Präsident mit eigenem Urteil

János Áder ist nicht zu beneiden. Ungarns 53-jähriger Staatspräsident hat es in der Hand, die Entmachtung des Verfassungsgerichts zu verhindern und den Demokratieabbau in Viktor Orbáns Reich zu torpedieren. Er müsste der vierten Novelle zur neuen Verfassung, die am Montag im Parlament durchgewinkt wurde, seine Unterschrift verweigern.

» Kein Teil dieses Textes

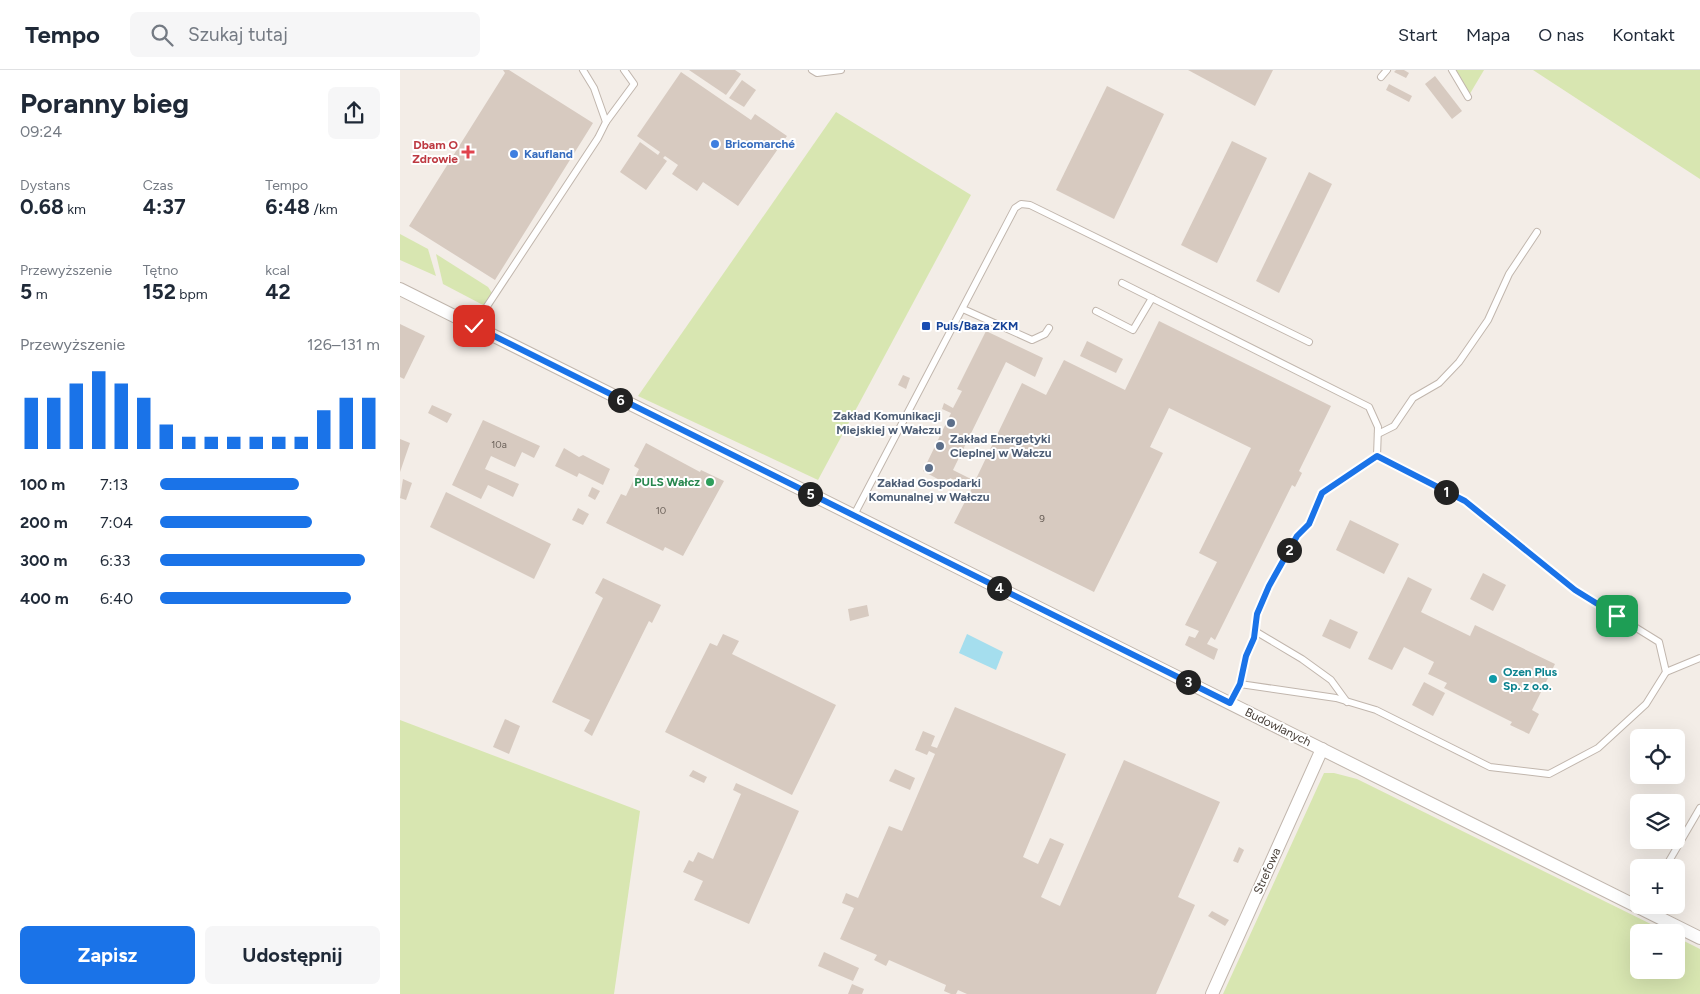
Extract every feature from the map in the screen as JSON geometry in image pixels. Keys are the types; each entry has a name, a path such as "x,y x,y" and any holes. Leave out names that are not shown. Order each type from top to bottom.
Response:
{"street":[{"name":"Budowlanych","path":"400,289 1630,901"},
{"name":"Strefowa","path":"1212,994 1322,749"},
{"name":"Budowlanych","path":"1655,914 1700,938"}],"lane":[{"path":"583,70 594,88 606,122"},
{"path":"474,326 598,138 606,122 634,84 624,70"},
{"path":"812,70 817,73 841,70"},
{"path":"1381,77 1387,70"},
{"path":"1452,70 1468,97"},
{"path":"854,515 1015,208 1021,204 1030,205 1309,342"},
{"path":"1378,434 1394,426 1413,398 1439,383 1459,362 1488,320 1509,274 1537,232"},
{"path":"1122,283 1369,407 1378,427 1377,456"},
{"path":"1096,311 1133,330 1152,298"},
{"path":"963,309 1032,340 1045,334 1048,328"},
{"path":"1230,703 1240,684 1246,656 1255,631 1257,614 1269,586 1297,536 1309,524 1322,493 1377,456"},
{"path":"1377,456 1465,501 1575,590 1659,642 1666,672"},
{"path":"1255,631 1302,659 1331,680 1348,702"},
{"path":"1240,684 1275,688 1348,702 1376,710 1490,766 1549,774 1598,748 1646,704 1666,672 1700,658"},
{"path":"1670,859 1700,808"}],"green space":[{"path":"1452,70 1484,70 1468,97"},
{"path":"1533,70 1700,70 1700,179"},
{"path":"836,112 971,195 818,480 638,396"},
{"path":"400,234 428,249 436,276 400,260"},
{"path":"436,254 488,287 492,293 490,299 483,305 443,284"},
{"path":"400,720 640,811 614,994 400,994"},
{"path":"1324,773 1334,773 1357,779 1651,924 1630,924 1630,979 1685,979 1685,942 1700,949 1700,994 1223,994"}],"water":[{"path":"967,634 1003,652 996,670 959,653"}],"building":[{"name":"Kaufland","path":"503,70 509,70 593,123 495,280 409,226 505,73"},
{"path":"689,70 735,70 741,74 726,95"},
{"path":"1188,70 1273,70 1255,106"},
{"path":"1396,70 1404,70 1409,73 1406,78 1394,72"},
{"name":"Bricomarché","path":"681,72 751,120 755,114 787,136 738,206 703,182 697,191 672,174 678,165 665,156 663,158 667,161 646,190 620,172 640,142 658,155 660,152 637,136"},
{"path":"1435,76 1462,111 1452,119 1425,84"},
{"path":"742,80 756,90 744,107 729,98"},
{"path":"1389,84 1412,96 1409,102 1386,90"},
{"path":"1107,86 1164,114 1114,219 1056,190"},
{"path":"1232,141 1267,158 1217,263 1181,245"},
{"path":"1309,172 1332,184 1279,293 1256,281"},
{"path":"1159,321 1331,406 1299,471 1302,473 1295,487 1292,485 1215,640 1211,637 1207,644 1218,649 1214,660 1185,645 1189,636 1195,638 1199,631 1185,625 1217,562 1199,553 1251,448 1169,408 1150,447 1163,453 1094,592 954,523 972,488 950,478 947,484 923,471 951,413 942,409 944,403 953,408 962,391 957,389 986,331 1043,358 1035,377 1006,362 953,470 975,481 1022,383 1046,395 1064,360 1125,390"},
{"path":"400,324 425,336 404,379 400,377"},
{"path":"1087,341 1123,359 1116,373 1080,356"},
{"path":"903,375 910,378 906,389 898,385"},
{"path":"432,405 452,414 447,423 428,413"},
{"path":"483,420 540,446 534,458 522,452 515,467 491,456 485,469 519,484 513,497 488,485 481,499 452,485"},
{"path":"400,439 410,443 400,472"},
{"path":"646,443 700,472 701,470 724,481 683,556 665,547 663,551 606,523 621,494 626,496 639,469 634,466"},
{"path":"564,448 579,457 583,455 610,469 603,485 579,473 577,477 555,466"},
{"path":"403,479 412,483 406,500 400,498"},
{"path":"592,487 600,491 595,500 588,496"},
{"path":"446,492 551,544 534,579 430,527"},
{"path":"578,508 589,514 583,525 572,520"},
{"path":"1350,520 1399,544 1384,574 1336,550"},
{"path":"1483,573 1506,585 1493,611 1470,599"},
{"name":"Ozen Plus Sp. z o.o.","path":"1408,577 1432,589 1421,612 1470,636 1475,625 1555,664 1532,710 1539,714 1529,734 1510,725 1512,722 1444,688 1447,683 1428,674 1434,662 1404,647 1392,670 1368,659"},
{"path":"603,578 661,605 652,623 649,621 592,736 584,731 590,720 552,702 603,598 595,593"},
{"path":"867,605 869,616 850,621 848,609"},
{"path":"1330,619 1358,632 1350,649 1322,636"},
{"path":"723,634 739,641 732,654 836,705 792,795 665,732 710,643 717,646"},
{"path":"1424,682 1445,693 1433,716 1412,705"},
{"path":"955,707 1066,754 1023,857 1038,864 1050,838 1064,844 1041,897 1060,906 1124,760 1220,802 1178,897 1195,905 1156,994 967,994 958,990 956,994 951,994 944,991 946,985 889,960 886,966 874,960 877,955 840,939 854,908 842,903 846,893 858,898 889,826 902,831 935,754 929,751 927,755 915,750 923,731 935,736 931,746 937,748"},
{"path":"505,719 520,726 509,754 493,747"},
{"path":"895,769 915,778 910,790 889,781"},
{"path":"693,770 707,777 704,783 689,776"},
{"path":"736,783 799,811 749,924 694,900 703,881 683,872 689,860 693,862 698,852 713,859 741,794 733,790"},
{"path":"1239,847 1244,850 1238,863 1233,861"},
{"path":"1212,911 1229,920 1225,926 1208,916"},
{"path":"824,952 859,968 853,981 818,966"},
{"path":"852,984 864,989 862,994 848,994"}],"place":[{"name":"Bricomarché","path":"715,144"},
{"name":"Dbam O Zdrowie","path":"468,152"},
{"name":"Kaufland","path":"514,154"},
{"name":"Puls/Baza ZKM","path":"926,326"},
{"name":"Zakład Komunikacji Miejskiej w Wałczu","path":"951,423"},
{"name":"Zakład Energetyki Cieplnej w Wałczu","path":"940,446"},
{"name":"Zakład Gospodarki Komunalnej w Wałczu","path":"929,468"},
{"name":"PULS Wałcz","path":"710,482"},
{"name":"Ozen Plus Sp. z o.o.","path":"1493,679"}],"route":[{"path":"474,326 619,400 1230,703 1240,684 1246,656 1254,638 1257,614 1269,586 1297,536 1309,524 1322,493 1377,456 1465,501 1575,590 1617,616"}]}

Dass er sich nicht als Stempelkissen des Premiers missbrauchen lässt, hat er schon bewiesen, als er im Dezember das umstrittene neue Wahlgesetz zurückschickte. Anders als sein Vorgänger Pál Schmitt, der vor einem Jahr wegen der Aberkennung seines Doktortitels zurücktreten musste, erlaubt er sich eigene Gedanken. Schon in seiner Antrittsrede am 10. Mai 2012 kündigte er an, er werde seine „verfassungsmäßigen Rechte und Pflichten“ zur Gänze erfüllen.

Jetzt wäre er gefordert. Sein Vorvorgänger László Sólyom appellierte an ihn in einem offenen Brief, die Verfassungsänderungen abzulehnen. Die konstitutionelle Demokratie stehe auf dem Spiel, wenn das Verfassungsgericht de facto ausgeschaltet werde. Der Jurist Áder, der sich am Montag in Berlin Kritik von Kanzlerin Angela Merkel anhören musste, kann nur zu gut ermessen, wie Orbán Staat und Verfassung nach seinen Bedürfnissen maßschneidert. Er muss hin- und hergerissen sein zwischen professionellem Urteil und Loyalität zur Partei. Schließlich war er Vizepräsident der Regierungspartei Fidesz.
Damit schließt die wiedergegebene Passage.